UPDATE:evilganome, Come on down and bring your running shoes. Thanks for your generous donation.
UPDATE:Lynette, send me that bread recipe. I'm gonna need to carbo-load next Saturday. Thanks for your generous donation.
UPDATE: David B, wherever you are and whoever you are, thanks for your generous donation.
UPDATE:Tommy, Tommy, Tommy, please start blogging again, and thanks for your generous donation.
UPDATE:StashSee ya Sunday, and thanks for your generous donation.
UPDATE:Blithering Knitiot, whoever and wherever you are, thanks for your generous donation.

Monday, November 05, 2007

A Boston Less-on

This is Boston:

And therefore, I am quite certain that the neighbors on Dwight Street object to this display:

I'm conflicted about the lesson to be learned here.

Half of me says that people should fall in line with and celebrate the "melody" of their street, reining in (as inappropriate) any desire to turn "inside out" the bubbling creative spirit of one's own personality.

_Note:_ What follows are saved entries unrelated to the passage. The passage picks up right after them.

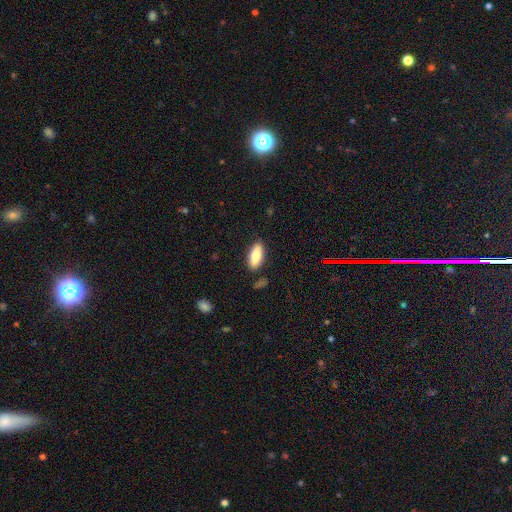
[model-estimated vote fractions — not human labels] smooth_or_featured: smooth (p=0.78) [alt: featured or disk p=0.15]
how_rounded: in between (p=0.83) [alt: cigar-shaped p=0.14]
merging: none (p=0.85) [alt: minor disturbance p=0.10]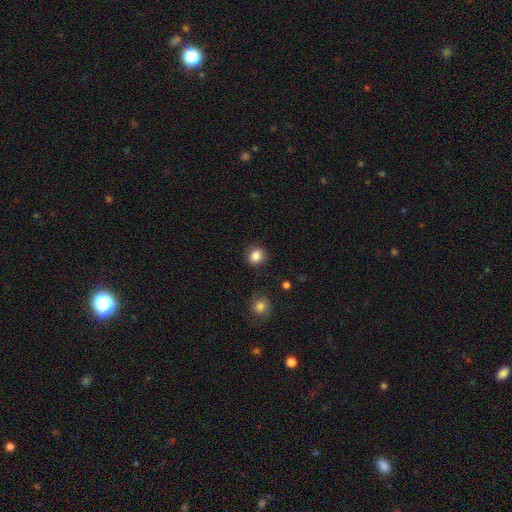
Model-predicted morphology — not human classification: type=smooth (85%); roundness=round (83%); merging=none (89%).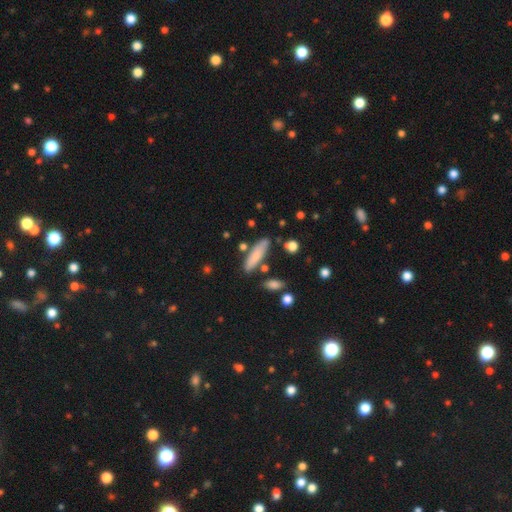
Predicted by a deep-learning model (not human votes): smooth_or_featured: smooth (p=0.80) [alt: featured or disk p=0.13]
how_rounded: cigar-shaped (p=0.63) [alt: in between p=0.34]
merging: none (p=0.78) [alt: minor disturbance p=0.13]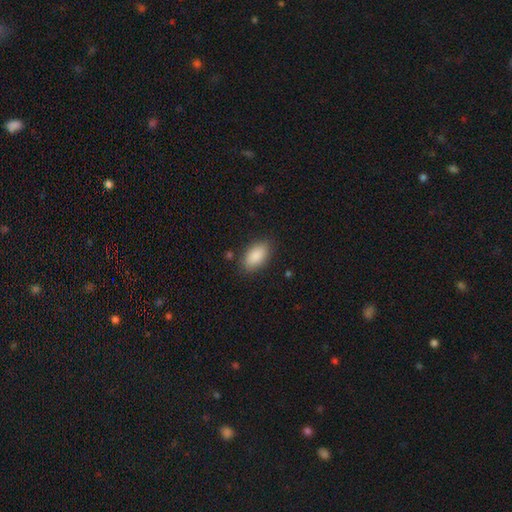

This is the half of me that agrees with a friend's mother who once counseled "Dress to please others. Eat to please yourself."

Half of me says that gloriously "gaudy" and childlike free expression is the central ingredient to visual richness, and that conformity breeds death. This is the half of me that will always choose whole wheat over white. Chocolate over vanilla.

Sometimes when driving through the historic town centers of Connecticut in which clusters of historic homes are all painted pale variations of white, you find a house saturated with festive lime green or vivid acqua, and research tells you about acrimonious town meetings in which neighbors band together to pass ordinances forcing such a one to repaint according to "the look" of the district. Pink flamingos may be fine for South Beach, but...

When one first begins painting, or taking pictures (or blogging?), one has a tendency to use all the colors in the box, and to depict and to say as much about everything as time and personal appetite allow. After awhile, a more calm sense of direction prevails, and we each edit our expressions to that which has, through fire, become most truly our own voice.

Is this a good thing, or is it just a sign of age? If they are both "stages of development" through which we all pass, is there room for both on the same street, or, oughtn't they be clustered separately?